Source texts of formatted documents
____________________

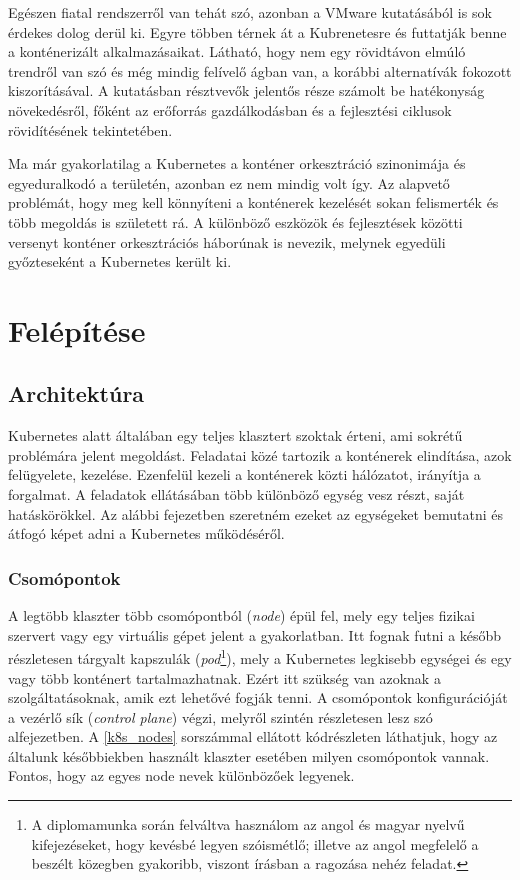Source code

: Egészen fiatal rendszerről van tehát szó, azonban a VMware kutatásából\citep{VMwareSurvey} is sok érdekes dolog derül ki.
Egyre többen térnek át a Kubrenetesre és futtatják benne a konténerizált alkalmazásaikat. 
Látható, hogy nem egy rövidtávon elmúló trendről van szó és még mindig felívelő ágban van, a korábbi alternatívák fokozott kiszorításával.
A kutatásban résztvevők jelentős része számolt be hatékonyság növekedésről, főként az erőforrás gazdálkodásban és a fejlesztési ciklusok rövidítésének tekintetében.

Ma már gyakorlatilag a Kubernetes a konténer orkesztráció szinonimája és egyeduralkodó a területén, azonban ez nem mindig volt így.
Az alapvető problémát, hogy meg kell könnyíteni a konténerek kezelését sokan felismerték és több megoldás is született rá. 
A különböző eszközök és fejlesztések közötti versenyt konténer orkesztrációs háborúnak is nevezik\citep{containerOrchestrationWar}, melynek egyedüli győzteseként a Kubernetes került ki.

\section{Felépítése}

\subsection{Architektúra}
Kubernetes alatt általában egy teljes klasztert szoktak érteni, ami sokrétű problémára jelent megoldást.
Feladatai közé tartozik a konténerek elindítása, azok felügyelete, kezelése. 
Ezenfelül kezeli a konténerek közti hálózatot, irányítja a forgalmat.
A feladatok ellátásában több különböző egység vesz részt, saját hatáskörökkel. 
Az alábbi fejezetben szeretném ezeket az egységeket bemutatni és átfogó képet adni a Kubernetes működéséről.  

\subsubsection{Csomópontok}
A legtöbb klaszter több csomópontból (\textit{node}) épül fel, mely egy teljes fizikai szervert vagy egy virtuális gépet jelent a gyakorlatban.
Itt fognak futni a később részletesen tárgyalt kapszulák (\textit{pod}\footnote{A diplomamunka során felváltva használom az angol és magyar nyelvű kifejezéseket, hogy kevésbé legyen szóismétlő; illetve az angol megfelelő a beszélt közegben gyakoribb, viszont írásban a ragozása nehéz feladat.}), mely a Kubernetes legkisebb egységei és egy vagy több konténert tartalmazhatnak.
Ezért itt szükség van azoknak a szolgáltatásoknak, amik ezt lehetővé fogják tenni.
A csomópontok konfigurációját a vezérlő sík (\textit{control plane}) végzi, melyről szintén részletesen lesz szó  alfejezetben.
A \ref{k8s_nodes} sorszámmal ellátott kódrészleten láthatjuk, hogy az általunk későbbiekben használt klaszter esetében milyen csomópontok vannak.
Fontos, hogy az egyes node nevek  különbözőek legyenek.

____________________

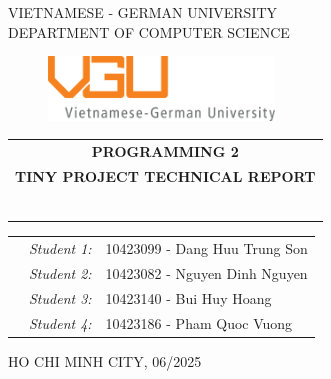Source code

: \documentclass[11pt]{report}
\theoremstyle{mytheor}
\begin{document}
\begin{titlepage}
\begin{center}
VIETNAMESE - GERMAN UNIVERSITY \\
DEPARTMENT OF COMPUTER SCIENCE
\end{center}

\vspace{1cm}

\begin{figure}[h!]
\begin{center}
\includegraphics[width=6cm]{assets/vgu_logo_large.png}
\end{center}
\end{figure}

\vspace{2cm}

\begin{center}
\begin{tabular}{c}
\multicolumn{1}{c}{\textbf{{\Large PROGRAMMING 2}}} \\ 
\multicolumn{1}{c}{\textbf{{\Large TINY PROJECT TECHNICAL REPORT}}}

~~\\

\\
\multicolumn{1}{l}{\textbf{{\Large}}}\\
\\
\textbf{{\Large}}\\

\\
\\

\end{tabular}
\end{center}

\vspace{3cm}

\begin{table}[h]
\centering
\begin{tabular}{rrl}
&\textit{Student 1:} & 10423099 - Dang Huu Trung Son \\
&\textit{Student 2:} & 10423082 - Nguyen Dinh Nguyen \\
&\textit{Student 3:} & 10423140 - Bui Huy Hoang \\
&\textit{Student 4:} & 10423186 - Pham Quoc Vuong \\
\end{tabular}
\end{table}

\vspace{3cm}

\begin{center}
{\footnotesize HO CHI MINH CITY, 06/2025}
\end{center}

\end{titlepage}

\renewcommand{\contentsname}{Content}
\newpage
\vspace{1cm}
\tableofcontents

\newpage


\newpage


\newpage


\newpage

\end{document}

____________________

## WORK REQUEST
Set down exactly the lines of the data above, beginning with the line that has "milyen csomópontok vannak." and ending with the line that has "Fontos, hogy az", and no others.

## EXERCISE OUTPUT
A \ref{k8s_nodes} sorszámmal ellátott kódrészleten láthatjuk, hogy az általunk későbbiekben használt klaszter esetében milyen csomópontok vannak.
Fontos, hogy az egyes node nevek  különbözőek legyenek.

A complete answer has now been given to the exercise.